_PASSAGE_
_____

Use of Estimates.  The preparation of financial statements in conformity with GAAP requires management to make estimates and assumptions that affect the reported amounts of assets and liabilities and the accrual for and disclosure of contingent assets and liabilities at the date of the financial statements and the reported amounts of revenues and expenses during the reporting period. The natural gas industry conducts its business by processing actual transactions at the end of the month following the month of delivery. Consequently, the most current month’s financial results for midstream, NGL and intrastate transportation and storage operations are estimated using volume estimates and market prices. Any differences between estimated results and actual results are recognized in the following month’s financial statements. Management believes that the operating results estimated for the year ended December 31, 2011 represent the actual results in all material respects.
Some of the other significant estimates made by management include, but are not limited to, the timing of certain forecasted transactions that are hedged, the fair value of derivative instruments, useful lives for depreciation and amortization, purchase accounting allocations and subsequent realizability of intangible assets, fair value measurements used in the goodwill impairment test, market value of inventory, assets and liabilities resulting from the regulated ratemaking process, contingency reserves and environmental reserves. Actual results could differ from those estimates.

_____

_EXCERPTED DATA_
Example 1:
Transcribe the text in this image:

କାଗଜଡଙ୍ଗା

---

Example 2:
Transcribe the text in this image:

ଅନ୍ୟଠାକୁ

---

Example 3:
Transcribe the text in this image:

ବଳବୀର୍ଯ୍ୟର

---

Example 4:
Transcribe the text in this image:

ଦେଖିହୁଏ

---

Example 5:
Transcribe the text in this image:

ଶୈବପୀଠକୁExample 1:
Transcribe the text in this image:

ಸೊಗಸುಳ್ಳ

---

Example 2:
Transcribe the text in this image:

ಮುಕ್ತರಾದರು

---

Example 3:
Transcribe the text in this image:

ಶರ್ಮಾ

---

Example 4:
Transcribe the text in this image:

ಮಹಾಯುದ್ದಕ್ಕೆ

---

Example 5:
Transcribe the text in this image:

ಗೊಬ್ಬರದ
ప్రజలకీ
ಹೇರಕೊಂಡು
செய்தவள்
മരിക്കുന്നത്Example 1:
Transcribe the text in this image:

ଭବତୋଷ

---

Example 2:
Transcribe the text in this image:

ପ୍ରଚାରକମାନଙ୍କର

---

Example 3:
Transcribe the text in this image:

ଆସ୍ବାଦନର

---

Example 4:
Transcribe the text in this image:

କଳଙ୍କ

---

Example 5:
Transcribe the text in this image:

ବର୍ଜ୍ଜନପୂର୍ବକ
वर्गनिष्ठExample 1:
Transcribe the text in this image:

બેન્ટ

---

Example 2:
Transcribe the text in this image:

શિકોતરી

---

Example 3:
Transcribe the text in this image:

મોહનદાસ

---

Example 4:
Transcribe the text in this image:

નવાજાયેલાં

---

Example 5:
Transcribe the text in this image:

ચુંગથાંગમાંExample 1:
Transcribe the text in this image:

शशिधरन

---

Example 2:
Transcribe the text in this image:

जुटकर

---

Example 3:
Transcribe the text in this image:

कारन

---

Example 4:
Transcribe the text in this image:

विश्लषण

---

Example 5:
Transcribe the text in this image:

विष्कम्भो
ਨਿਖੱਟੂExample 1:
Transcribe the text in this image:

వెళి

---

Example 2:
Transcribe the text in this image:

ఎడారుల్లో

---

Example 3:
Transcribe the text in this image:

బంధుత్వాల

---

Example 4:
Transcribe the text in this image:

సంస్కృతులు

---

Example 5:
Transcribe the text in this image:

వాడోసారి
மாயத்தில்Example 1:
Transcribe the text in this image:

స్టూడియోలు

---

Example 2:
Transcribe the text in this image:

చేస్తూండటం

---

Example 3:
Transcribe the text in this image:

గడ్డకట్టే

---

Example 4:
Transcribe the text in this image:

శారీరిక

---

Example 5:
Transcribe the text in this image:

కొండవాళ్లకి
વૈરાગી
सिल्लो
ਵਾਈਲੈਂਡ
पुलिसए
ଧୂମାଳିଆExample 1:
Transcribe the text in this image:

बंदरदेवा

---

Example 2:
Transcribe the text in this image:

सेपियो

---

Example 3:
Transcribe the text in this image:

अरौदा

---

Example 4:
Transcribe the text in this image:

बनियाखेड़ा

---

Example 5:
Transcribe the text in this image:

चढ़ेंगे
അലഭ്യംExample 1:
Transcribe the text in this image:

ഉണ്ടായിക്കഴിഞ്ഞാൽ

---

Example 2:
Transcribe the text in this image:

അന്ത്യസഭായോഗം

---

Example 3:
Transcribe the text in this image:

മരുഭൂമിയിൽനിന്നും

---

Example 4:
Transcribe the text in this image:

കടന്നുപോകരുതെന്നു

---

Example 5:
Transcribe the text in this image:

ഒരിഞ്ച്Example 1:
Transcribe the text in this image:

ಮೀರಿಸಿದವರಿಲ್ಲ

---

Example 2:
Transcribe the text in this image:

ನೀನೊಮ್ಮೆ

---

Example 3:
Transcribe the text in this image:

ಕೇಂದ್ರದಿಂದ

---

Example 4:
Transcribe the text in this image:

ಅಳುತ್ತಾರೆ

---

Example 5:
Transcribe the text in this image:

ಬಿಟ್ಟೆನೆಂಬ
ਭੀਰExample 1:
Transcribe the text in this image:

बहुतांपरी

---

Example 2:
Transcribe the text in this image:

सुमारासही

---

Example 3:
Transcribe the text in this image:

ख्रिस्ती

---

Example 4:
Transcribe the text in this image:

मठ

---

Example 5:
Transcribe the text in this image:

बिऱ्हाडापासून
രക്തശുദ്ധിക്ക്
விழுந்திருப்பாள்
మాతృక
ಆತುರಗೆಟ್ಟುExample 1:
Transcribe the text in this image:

_____

_TASK BRIEF_
Return, word for word, the part of the note on the use of estimates from "Some of the" up to and including "from those estimates.".

_EXERCISE RESULT_
Some of the other significant estimates made by management include, but are not limited to, the timing of certain forecasted transactions that are hedged, the fair value of derivative instruments, useful lives for depreciation and amortization, purchase accounting allocations and subsequent realizability of intangible assets, fair value measurements used in the goodwill impairment test, market value of inventory, assets and liabilities resulting from the regulated ratemaking process, contingency reserves and environmental reserves. Actual results could differ from those estimates.